So the answer is No.

------
ajeet_dhaliwal
Two of the co-founders of YC are now husband and wife, although I have no idea
if they were together at the start. It appears they have also accepted a
husband and wife team before . Not sure whether they factor for this one way
or the other.

Personally I couldn't do it with my wife, that's just the nature of our
relationship. Last thing I want to waste time doing while starting up is have
to give out constant hugs because I was too harsh in my criticism or
disagreement about something. However everyone's relationship is different
good luck to you if yours is one of those.
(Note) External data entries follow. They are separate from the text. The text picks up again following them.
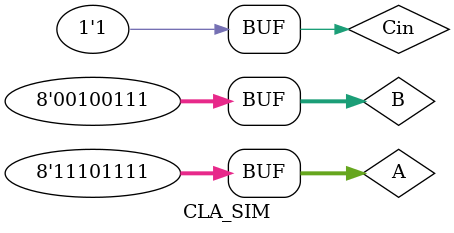
<source format=v>
`timescale 1ns / 1ps
module CLA_SIM();
parameter bits = 8;

reg [bits-1:0] A,B;
reg Cin;
wire [bits-1:0] Sum;
wire Cout;


//wire [bits-1:0] carries;


CLA #(bits) UUT(
.A(A),
.B(B),
.Cin(Cin),

.Sum(Sum),
.Cout(Cout)
//.carries(carries)
);

initial begin

/*
//4bit tests
{Cin, A, B} = 9'h0_F_1; //overflow
#5 {Cin, A, B} = 9'h0_A_4;
#5 {Cin, A, B} = 9'h1_4_7;
#5 {Cin, A, B} = 9'h0_9_C;
*/


//8 bit tests
{Cin, A, B} = 17'h0_FF_01; //overflow
#5 {Cin, A, B} = 17'h0_AC_47; 
#5 {Cin, A, B} = 17'h1_BD_38;
#5 {Cin, A, B} = 17'h1_EF_27;



end


endmodule

</source>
Also aside, is it wise to be hitch hiking through middle east war zones? The
last thing I'm sure anyone here wants to see is you and your wife on the news
cowering while someone threatens to cut your heads off.

------
eksurfus
I co-founded a company with my boyfriend of 1.5 years, who later became my
husband. Our company has been bootstrapped and profitable for the last 8
years. Initially, we were both slightly embarrassed to be both co-founders and
in a relationship, but as time went on (and especially in moving to SV) we
realized this is incredibly common. Its also very common to co-found with a
sibling, cousin or other family member. The reality is that running a company
is incredibly hard, and you need to be able to trust your co-founding team
members. Family members (by blood or marriage), if you are lucky, are often
the people you trust the most.

------
cbhl
I have seen many couples break up after co-founding a failed startup. Granted,
this is at the college/university level, and it sounds like you have a bit
more experience under your belt.

But do make sure that you both accept the risk that the startup could result
in your divorce _and_ in business failure.

------
sikan
YC is started by a married couple.

------
rajacombinator
Presumably all married couples have a strong connection ... I'd also presume
most investors would see it as a net negative, so your overall pitch will have
to be that much stronger.

------
seige
No. I see it as an asset as trust levels are incredibly higher. It will also
help in decoupling the highs and lows of business from the individuals.

Godspeed to you and your wife!

------
wmf
Cisco and VMware were also started by married couples.

(Now I'm wondering how many YCers haven't heard of either company.)

------
and0
Please tell me this is satire.